Supplied material:

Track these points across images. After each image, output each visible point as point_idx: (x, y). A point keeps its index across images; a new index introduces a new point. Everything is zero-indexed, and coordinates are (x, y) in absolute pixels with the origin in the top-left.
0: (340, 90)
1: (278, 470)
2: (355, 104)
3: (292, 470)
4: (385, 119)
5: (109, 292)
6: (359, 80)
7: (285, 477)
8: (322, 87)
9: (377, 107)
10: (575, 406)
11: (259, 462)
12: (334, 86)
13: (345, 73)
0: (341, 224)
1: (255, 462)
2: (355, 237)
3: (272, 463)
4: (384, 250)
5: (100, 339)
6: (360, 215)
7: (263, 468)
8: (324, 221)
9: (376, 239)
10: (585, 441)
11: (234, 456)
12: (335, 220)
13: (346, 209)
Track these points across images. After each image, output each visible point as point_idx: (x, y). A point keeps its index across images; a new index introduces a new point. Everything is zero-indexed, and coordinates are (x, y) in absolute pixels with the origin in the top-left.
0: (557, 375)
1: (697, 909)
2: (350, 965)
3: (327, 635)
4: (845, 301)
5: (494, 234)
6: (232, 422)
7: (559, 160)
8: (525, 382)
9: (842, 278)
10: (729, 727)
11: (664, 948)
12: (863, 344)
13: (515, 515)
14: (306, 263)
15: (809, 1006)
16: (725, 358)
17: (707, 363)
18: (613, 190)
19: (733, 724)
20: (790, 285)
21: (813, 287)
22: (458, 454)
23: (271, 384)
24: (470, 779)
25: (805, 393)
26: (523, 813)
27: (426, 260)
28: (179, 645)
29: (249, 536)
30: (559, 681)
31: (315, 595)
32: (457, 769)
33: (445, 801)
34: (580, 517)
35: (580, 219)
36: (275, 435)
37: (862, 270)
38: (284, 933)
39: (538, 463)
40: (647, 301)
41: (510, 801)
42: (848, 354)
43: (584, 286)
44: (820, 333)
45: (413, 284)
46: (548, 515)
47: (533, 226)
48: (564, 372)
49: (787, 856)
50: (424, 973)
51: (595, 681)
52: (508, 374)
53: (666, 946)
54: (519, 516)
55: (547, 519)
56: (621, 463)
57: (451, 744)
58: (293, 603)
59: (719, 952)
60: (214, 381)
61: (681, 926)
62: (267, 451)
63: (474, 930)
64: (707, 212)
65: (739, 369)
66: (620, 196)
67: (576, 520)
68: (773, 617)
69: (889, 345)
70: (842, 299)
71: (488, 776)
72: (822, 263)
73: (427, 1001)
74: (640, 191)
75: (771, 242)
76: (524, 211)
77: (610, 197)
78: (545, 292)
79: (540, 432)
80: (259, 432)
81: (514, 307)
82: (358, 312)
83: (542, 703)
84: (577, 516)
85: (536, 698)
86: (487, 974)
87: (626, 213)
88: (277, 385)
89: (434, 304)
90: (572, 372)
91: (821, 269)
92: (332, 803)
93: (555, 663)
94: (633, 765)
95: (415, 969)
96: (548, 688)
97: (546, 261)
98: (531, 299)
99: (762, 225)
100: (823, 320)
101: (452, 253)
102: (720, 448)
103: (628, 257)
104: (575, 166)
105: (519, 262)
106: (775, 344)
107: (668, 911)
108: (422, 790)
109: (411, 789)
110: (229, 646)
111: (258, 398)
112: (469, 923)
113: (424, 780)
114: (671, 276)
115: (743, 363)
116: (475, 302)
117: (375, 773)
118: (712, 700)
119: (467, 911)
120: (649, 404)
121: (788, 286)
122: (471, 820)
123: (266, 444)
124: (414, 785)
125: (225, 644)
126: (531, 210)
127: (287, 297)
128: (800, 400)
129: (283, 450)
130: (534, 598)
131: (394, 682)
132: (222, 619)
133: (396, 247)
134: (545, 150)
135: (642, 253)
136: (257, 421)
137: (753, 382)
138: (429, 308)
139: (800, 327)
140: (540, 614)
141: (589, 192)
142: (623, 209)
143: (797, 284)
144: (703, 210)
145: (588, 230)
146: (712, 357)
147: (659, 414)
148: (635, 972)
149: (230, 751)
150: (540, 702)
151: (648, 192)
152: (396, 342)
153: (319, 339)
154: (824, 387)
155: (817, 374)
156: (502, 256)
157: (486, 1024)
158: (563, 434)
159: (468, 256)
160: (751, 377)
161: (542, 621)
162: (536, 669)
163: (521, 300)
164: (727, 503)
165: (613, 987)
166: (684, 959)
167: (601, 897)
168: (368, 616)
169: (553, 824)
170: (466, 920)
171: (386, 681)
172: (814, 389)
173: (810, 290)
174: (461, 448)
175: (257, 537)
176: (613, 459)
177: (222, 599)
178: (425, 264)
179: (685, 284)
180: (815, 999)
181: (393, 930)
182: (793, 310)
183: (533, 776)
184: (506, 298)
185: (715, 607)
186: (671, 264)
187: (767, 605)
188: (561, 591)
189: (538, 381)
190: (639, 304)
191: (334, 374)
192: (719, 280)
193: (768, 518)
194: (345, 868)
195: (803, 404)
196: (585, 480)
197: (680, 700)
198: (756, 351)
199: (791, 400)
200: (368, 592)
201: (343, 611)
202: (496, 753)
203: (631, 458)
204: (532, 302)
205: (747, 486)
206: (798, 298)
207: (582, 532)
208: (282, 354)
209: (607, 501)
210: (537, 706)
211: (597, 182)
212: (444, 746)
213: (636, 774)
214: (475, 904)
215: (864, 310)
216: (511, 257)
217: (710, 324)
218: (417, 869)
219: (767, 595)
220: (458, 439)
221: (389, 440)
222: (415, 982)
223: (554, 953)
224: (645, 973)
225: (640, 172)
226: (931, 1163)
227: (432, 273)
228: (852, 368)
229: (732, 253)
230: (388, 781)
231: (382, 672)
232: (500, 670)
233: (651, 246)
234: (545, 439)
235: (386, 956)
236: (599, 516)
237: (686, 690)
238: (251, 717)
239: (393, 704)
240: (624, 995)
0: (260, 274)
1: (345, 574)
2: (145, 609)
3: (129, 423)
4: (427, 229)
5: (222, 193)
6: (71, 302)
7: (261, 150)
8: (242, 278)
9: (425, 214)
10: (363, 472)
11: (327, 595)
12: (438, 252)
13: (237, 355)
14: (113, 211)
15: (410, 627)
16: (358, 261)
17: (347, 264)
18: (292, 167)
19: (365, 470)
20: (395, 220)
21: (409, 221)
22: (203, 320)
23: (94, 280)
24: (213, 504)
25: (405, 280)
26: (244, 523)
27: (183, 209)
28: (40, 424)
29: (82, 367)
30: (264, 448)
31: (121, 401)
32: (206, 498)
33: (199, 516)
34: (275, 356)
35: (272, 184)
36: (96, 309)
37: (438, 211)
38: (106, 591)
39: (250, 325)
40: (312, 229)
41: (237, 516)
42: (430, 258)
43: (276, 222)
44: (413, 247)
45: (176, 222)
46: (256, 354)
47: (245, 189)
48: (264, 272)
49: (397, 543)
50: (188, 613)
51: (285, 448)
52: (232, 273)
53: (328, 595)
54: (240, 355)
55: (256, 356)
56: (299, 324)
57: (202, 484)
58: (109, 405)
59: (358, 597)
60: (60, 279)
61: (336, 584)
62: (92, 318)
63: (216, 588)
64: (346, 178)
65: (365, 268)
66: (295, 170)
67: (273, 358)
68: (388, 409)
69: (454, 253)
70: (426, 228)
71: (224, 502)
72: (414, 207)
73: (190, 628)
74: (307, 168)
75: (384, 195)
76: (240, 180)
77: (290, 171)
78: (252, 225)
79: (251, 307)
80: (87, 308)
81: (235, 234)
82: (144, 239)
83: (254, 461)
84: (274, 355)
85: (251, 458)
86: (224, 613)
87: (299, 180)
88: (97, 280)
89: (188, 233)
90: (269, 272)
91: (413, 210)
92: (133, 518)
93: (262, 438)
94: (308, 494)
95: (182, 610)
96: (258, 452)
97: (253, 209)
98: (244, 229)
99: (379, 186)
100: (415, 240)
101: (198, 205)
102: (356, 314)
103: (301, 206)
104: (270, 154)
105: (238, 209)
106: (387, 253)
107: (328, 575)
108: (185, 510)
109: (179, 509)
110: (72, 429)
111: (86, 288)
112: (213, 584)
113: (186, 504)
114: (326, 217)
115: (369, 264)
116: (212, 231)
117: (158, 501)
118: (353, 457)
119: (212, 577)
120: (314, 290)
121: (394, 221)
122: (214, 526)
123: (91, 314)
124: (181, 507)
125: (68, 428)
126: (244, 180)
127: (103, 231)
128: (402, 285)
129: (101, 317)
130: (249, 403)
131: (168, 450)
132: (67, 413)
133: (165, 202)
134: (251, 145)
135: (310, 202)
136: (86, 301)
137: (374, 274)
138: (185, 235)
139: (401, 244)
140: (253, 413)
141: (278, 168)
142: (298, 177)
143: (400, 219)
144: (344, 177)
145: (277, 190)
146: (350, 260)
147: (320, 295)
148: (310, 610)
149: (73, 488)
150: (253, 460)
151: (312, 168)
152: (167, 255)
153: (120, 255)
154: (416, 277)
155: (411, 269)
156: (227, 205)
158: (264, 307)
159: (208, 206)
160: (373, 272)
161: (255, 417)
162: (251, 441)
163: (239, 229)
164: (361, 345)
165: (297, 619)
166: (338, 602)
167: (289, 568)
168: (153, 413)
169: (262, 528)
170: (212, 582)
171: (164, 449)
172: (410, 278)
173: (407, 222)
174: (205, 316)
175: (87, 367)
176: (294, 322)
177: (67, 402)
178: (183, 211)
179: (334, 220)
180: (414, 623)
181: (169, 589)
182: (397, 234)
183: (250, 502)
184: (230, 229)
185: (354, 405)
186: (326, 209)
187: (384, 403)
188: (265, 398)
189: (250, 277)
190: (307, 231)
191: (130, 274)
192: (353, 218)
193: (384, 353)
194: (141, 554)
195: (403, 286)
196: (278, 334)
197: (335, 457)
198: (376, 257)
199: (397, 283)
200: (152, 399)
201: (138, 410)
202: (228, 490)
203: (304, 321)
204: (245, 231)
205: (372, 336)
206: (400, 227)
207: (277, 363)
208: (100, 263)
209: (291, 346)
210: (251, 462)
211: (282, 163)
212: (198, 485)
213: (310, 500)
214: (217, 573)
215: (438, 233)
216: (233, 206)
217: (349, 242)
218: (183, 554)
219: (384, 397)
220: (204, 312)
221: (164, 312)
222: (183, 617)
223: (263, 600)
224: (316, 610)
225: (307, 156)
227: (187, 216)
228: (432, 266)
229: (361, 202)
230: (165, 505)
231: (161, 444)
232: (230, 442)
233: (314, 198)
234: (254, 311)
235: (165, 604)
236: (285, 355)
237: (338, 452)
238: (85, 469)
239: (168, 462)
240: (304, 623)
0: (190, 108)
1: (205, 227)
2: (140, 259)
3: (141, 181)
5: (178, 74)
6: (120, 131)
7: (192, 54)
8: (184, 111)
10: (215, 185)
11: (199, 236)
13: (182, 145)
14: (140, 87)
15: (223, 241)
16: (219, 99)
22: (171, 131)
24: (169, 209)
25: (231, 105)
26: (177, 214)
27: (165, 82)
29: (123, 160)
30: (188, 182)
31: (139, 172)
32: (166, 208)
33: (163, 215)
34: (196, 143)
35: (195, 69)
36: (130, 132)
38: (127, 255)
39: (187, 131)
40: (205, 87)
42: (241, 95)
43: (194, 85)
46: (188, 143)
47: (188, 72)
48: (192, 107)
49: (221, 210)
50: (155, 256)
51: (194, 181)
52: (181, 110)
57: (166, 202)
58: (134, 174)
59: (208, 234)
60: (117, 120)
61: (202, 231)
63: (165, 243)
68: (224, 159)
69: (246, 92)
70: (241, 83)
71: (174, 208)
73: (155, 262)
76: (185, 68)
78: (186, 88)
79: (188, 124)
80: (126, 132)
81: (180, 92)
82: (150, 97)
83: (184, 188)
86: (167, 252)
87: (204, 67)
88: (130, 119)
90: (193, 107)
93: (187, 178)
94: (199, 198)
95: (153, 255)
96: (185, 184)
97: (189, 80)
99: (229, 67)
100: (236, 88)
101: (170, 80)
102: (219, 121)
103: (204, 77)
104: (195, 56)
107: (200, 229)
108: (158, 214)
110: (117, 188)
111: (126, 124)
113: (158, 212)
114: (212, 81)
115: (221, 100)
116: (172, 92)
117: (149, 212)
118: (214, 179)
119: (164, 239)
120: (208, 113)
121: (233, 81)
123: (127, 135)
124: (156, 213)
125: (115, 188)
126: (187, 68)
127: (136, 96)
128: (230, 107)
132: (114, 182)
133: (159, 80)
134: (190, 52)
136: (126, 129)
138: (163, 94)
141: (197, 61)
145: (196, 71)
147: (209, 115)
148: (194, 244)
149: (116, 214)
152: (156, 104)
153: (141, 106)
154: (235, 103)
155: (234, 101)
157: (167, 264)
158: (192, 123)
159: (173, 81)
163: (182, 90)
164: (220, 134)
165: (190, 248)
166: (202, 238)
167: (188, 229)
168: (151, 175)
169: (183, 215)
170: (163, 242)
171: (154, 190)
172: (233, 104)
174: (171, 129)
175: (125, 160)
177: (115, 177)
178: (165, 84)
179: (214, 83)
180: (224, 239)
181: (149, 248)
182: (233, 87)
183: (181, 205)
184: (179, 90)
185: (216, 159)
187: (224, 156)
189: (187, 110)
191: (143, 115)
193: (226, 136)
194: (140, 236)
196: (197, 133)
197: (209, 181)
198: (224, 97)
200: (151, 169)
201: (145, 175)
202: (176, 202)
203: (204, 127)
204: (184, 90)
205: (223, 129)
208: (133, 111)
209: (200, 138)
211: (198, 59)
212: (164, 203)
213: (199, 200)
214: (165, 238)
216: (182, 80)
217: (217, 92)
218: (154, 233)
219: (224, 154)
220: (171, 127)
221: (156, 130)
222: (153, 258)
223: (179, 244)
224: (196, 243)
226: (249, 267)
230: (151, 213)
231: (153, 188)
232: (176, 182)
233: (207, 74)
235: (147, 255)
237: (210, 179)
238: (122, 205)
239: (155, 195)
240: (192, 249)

Directions: Rewrite the rows from the start of the rows to the line with "0: (340, 90)", replacing "top-left" with "upper-left" and keeping everything else the same.

Output of the exercise:
Track these points across images. After each image, output each visible point as point_idx: (x, y). A point keeps its index across images; a new index introduces a new point. Everything is zero-indexed, and coordinates are (x, y) in absolute pixels with the origin in the upper-left.
0: (340, 90)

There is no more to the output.